Task: Search the records for "item" and copy each line that holds it.

Entries provided:
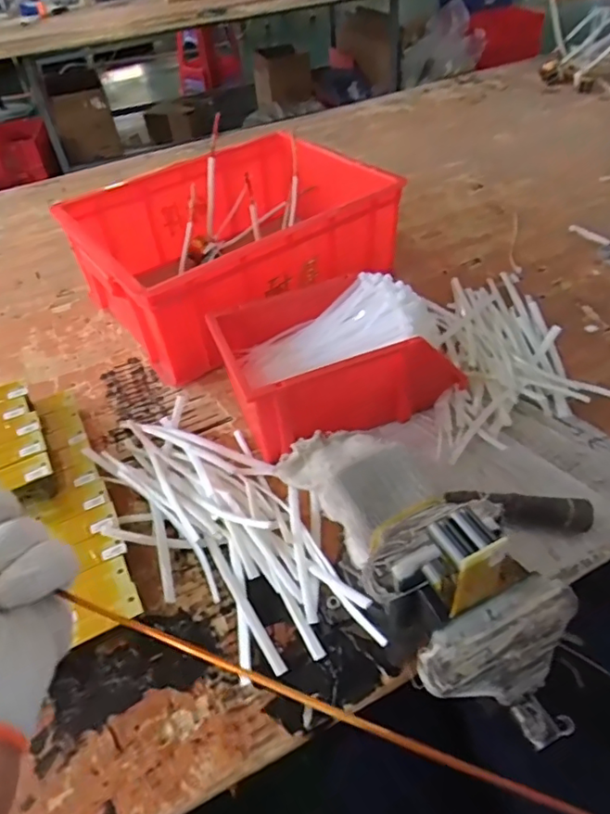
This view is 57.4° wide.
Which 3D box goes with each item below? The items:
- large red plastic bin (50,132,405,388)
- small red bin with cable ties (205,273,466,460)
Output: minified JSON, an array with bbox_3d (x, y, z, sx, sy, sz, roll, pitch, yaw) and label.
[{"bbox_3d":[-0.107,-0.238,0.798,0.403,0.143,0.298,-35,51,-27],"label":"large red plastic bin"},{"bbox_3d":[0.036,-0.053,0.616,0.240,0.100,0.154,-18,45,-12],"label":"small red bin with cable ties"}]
--
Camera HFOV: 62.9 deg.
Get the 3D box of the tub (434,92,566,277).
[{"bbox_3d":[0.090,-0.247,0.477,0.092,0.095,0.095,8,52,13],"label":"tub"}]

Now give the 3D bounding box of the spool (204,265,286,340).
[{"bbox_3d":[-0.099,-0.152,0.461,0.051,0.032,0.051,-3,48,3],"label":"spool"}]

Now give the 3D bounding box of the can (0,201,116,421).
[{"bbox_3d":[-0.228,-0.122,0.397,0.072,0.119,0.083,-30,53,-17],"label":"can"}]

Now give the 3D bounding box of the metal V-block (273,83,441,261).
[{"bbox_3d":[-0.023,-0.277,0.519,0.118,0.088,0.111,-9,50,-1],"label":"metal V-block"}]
* * *
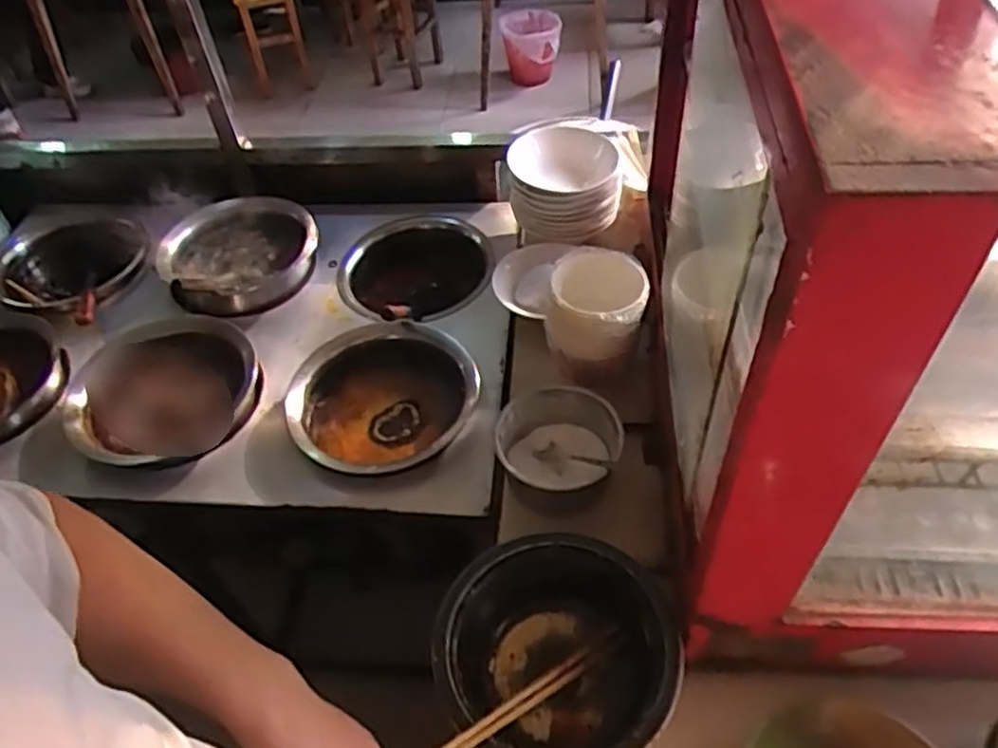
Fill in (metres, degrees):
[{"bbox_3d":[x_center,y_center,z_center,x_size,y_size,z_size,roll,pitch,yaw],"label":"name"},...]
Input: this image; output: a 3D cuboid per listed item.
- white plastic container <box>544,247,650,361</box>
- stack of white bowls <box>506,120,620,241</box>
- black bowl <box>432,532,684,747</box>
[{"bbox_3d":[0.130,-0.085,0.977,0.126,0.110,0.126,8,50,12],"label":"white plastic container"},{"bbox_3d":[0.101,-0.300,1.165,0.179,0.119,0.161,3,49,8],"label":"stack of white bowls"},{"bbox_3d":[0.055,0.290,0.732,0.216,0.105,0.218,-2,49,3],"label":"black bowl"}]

Solution for this exercise:
Which 3D box goes with each item below? The items:
Input: this image; output: a 3D cuboid per listed item.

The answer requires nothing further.